Kamdar Amey, Medeiros Felipe A, Swaminathan Swarup S
From the Department of Ophthalmology, Bascom Palmer Eye Institute, University of Miami Miller School of Medicine, Miami, Florida, USA.
From the Department of Ophthalmology, Bascom Palmer Eye Institute, University of Miami Miller School of Medicine, Miami, Florida, USA.
Am J Ophthalmol. 2025 Nov;279:78-85. doi: 10.1016/j.ajo.2025.07.005. Epub 2025 Jul 11.
To assess whether longitudinal change in cup-to-disc ratio (ΔCDR) is predictive of glaucoma progression on optical coherence tomography (OCT) or standard automated perimetry (SAP).
Retrospective cohort study.
SUBJECTS, PARTICIPANTS, AND/OR CONTROLS: Subjects in the Bascom Palmer Glaucoma Repository.
METHODS, INTERVENTION, OR TESTING: We extracted CDRs from the electronic health record. We identified OCT and SAP tests performed within ±6 months of CDRs. Baseline and final CDRs were defined as CDRs closest to the baseline and final tests, respectively. Eyes were required to have ≥5 tests spanning ≥2 years. ΔCDR was calculated as CDR - CDR . Using ordinary least squares regression, we calculated eye-specific rates of change in OCT retinal nerve fiber layer (RNFL) and SAP mean deviation (MD). We classified eyes as progressors if they had statistically significant negative eye-specific slopes (P < .05). We then evaluated how well ΔCDR predicted progression on OCT or SAP.
Area under receiver operating characteristic curve (AUC) predicting OCT or SAP progression using ΔCDR.

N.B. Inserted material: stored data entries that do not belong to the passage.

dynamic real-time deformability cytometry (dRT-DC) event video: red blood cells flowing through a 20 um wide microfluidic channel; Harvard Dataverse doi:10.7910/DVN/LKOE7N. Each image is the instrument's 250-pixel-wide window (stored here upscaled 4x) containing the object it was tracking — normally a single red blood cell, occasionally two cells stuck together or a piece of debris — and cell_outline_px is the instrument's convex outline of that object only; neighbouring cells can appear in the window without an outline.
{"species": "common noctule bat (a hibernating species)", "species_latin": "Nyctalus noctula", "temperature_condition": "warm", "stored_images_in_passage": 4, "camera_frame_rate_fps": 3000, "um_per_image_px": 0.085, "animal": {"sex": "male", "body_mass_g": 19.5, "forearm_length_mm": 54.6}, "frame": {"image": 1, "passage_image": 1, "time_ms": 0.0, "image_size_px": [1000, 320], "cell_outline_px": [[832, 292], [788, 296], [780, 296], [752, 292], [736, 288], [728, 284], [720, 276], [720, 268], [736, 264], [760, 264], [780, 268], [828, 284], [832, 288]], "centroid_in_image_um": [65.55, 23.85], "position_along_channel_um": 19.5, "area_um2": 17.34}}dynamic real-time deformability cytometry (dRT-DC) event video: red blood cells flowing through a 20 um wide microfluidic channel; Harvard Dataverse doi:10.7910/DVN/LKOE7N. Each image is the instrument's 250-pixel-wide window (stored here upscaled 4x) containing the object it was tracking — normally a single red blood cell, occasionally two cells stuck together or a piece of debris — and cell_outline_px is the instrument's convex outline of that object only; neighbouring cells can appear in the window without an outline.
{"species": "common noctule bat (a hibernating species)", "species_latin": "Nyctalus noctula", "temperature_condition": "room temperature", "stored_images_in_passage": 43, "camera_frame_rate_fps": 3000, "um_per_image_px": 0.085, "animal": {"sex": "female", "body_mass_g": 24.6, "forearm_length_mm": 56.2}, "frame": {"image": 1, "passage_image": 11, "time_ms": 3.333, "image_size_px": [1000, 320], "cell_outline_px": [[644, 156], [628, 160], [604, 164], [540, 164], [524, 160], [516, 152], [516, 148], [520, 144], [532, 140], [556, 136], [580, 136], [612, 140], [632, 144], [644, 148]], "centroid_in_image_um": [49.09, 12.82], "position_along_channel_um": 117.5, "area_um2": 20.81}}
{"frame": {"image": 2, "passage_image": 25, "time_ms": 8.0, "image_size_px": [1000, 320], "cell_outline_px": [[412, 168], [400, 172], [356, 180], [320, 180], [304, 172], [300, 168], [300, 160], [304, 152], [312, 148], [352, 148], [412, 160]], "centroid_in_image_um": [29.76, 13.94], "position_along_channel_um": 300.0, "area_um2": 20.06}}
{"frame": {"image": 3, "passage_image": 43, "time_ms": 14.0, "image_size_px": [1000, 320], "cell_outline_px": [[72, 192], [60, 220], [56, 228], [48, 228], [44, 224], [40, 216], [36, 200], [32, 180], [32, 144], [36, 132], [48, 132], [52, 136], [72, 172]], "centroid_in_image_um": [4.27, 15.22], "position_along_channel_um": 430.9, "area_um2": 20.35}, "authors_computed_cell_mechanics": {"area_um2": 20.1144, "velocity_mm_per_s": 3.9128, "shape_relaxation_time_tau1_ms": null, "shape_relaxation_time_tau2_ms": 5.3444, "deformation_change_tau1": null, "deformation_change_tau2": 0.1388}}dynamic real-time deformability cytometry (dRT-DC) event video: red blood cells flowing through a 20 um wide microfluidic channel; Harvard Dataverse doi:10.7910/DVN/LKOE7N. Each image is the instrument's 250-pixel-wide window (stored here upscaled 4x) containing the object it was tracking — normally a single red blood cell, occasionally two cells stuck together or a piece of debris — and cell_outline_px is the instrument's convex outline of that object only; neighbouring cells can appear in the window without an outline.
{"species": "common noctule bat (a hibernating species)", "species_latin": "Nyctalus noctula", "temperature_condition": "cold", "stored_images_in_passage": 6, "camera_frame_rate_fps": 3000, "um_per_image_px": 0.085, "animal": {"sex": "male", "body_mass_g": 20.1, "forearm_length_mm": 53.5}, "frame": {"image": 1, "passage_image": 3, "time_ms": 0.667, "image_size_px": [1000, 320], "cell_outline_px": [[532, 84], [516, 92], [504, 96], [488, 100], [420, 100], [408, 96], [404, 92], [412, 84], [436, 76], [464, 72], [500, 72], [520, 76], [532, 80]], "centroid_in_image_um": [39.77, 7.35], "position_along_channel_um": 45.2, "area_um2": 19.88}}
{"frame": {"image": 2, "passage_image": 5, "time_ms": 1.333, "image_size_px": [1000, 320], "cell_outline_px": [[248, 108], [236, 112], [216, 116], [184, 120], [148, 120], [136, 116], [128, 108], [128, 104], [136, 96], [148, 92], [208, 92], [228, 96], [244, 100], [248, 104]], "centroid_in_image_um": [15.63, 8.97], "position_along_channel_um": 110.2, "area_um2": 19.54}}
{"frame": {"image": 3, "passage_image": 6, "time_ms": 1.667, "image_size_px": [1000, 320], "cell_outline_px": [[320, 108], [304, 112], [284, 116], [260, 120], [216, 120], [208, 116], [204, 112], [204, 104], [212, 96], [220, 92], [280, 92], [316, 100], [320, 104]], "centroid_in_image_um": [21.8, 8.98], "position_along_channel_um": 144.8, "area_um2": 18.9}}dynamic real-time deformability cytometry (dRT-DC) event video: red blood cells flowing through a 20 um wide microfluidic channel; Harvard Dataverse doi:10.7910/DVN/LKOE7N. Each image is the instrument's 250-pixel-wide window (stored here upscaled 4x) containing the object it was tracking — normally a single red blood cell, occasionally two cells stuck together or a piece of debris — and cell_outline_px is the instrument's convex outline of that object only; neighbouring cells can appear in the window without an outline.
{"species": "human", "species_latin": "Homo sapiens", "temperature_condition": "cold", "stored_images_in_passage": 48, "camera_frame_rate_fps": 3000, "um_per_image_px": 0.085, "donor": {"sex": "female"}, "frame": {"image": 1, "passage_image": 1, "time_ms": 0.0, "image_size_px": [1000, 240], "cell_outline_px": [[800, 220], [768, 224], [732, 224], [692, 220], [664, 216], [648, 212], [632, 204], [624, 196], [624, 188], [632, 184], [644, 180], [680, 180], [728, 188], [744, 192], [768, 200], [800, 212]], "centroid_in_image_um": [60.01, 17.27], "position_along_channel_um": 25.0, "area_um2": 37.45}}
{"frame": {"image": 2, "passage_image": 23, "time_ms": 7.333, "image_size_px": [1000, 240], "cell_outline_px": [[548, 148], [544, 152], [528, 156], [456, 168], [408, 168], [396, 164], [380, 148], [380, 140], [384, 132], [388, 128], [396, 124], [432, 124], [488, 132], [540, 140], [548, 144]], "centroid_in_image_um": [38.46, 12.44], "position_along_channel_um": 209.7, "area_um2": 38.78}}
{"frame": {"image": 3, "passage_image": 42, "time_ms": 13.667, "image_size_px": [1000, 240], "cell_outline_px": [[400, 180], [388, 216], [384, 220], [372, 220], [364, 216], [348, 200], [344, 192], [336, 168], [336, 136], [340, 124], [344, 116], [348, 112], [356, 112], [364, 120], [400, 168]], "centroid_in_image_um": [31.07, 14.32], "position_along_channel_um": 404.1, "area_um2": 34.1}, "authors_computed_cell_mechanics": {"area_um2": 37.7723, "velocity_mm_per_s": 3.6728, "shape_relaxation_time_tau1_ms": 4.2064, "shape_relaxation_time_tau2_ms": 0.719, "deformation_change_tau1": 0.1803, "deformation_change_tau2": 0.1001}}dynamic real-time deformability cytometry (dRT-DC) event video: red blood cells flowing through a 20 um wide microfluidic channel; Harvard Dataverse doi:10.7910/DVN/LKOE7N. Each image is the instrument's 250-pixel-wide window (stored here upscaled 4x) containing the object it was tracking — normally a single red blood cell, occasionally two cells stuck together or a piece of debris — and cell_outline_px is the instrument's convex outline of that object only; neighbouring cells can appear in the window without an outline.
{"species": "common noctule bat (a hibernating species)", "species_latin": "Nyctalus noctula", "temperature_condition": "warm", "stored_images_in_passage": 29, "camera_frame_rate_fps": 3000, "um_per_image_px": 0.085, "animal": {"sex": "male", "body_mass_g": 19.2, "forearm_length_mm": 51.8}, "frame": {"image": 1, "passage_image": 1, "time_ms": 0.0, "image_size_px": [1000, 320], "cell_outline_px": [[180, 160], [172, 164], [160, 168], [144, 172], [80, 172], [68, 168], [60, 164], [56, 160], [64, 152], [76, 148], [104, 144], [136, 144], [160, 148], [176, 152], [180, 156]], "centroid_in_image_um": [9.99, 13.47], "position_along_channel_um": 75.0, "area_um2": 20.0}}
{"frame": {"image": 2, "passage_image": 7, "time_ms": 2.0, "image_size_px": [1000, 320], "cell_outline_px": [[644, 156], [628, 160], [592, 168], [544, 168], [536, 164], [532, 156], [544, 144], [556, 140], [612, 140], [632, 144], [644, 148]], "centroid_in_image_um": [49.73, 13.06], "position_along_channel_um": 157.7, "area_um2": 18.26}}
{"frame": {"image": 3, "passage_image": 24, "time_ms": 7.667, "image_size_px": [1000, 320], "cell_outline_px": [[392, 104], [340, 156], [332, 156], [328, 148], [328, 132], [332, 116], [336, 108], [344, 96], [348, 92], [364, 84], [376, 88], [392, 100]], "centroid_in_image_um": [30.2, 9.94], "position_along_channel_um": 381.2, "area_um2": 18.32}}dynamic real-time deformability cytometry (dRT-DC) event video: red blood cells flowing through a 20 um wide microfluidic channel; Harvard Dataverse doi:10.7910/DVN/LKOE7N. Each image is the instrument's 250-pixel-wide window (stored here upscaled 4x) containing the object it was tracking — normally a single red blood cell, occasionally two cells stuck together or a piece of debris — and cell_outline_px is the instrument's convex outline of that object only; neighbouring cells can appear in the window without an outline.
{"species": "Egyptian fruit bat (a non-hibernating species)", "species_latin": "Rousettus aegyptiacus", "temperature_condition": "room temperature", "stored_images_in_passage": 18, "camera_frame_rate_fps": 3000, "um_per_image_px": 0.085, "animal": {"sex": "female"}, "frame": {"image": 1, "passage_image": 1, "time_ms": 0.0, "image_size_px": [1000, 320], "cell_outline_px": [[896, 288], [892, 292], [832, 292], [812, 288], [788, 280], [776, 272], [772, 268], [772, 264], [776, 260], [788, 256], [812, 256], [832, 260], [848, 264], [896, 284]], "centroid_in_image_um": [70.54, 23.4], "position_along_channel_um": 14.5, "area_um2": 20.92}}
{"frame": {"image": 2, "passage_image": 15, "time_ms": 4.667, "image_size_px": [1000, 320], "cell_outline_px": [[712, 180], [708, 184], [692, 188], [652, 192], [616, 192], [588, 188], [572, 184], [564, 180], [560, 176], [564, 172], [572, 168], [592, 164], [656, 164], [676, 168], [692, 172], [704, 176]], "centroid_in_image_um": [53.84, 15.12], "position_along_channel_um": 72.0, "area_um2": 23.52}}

In the OCT analysis (N = 3313 eyes), ΔCDR ≥0.20 was observed in only 7.1% of OCT progressors and 4.8% of non-progressors (P = .04). Only 2% of the variation in OCT RNFL slopes was explained by ΔCDR. AUC was 0.55. At 90% specificity, ΔCDR had a sensitivity of 15% in detecting OCT progressors. In the SAP analysis (N=2,174 eyes), ΔCDR ≥0.20 was observed in only 7.7% of SAP progressors and 5.7% of non-progressors (P = .23). Only 1% of the variation in SAP MD slopes was explained by ΔCDR. AUC was 0.53. At 90% specificity, ΔCDR had a sensitivity of 16% in detecting SAP progressors.
Longitudinal CDR data performs similar to random selection in identifying glaucoma progression on both structural and functional testing. Given this weak association, clinicians should gauge glaucomatous progression using both a comprehensive optic nerve head examination and ancillary testing.
评估杯盘比纵向变化(ΔCDR)是否可通过光学相干断层扫描(OCT)或标准自动视野计(SAP)预测青光眼进展。
回顾性队列研究。
研究对象、参与者和/或对照:巴斯科姆·帕尔默青光眼资料库中的研究对象。
方法、干预措施或检测方法:我们从电子健康记录中提取杯盘比。我们确定在杯盘比测量前后6个月内进行的OCT和SAP检测。基线和最终杯盘比分别定义为最接近基线和最终检测的杯盘比。眼睛需要有跨越至少2年的≥5次检测。ΔCDR计算为最终杯盘比减去基线杯盘比。使用普通最小二乘法回归,我们计算了OCT视网膜神经纤维层(RNFL)和SAP平均偏差(MD)的眼特异性变化率。如果眼睛具有统计学上显著的负眼特异性斜率(P < 0.05),则将其分类为进展者。然后,我们评估了ΔCDR在预测OCT或SAP进展方面的效果。
使用ΔCDR预测OCT或SAP进展的受试者工作特征曲线下面积(AUC)。
在OCT分析中(N = 3313只眼),仅7.1%的OCT进展者和4.8%的非进展者观察到ΔCDR≥0.20(P = 0.04)。ΔCDR仅解释了OCT RNFL斜率中2%的变异。AUC为0.55。在90%特异性时,ΔCDR检测OCT进展者的灵敏度为15%。在SAP分析中(N = 2174只眼),仅7.7%的SAP进展者和5.7%的非进展者观察到ΔCDR≥0.20(P = 0.23)。ΔCDR仅解释了SAP MD斜率中1%的变异。AUC为0.53。在90%特异性时,ΔCDR检测SAP进展者的灵敏度为16%。
在结构和功能检测中,纵向杯盘比数据在识别青光眼进展方面的表现与随机选择相似。鉴于这种弱相关性,临床医生应使用全面的视神经乳头检查和辅助检测来评估青光眼进展。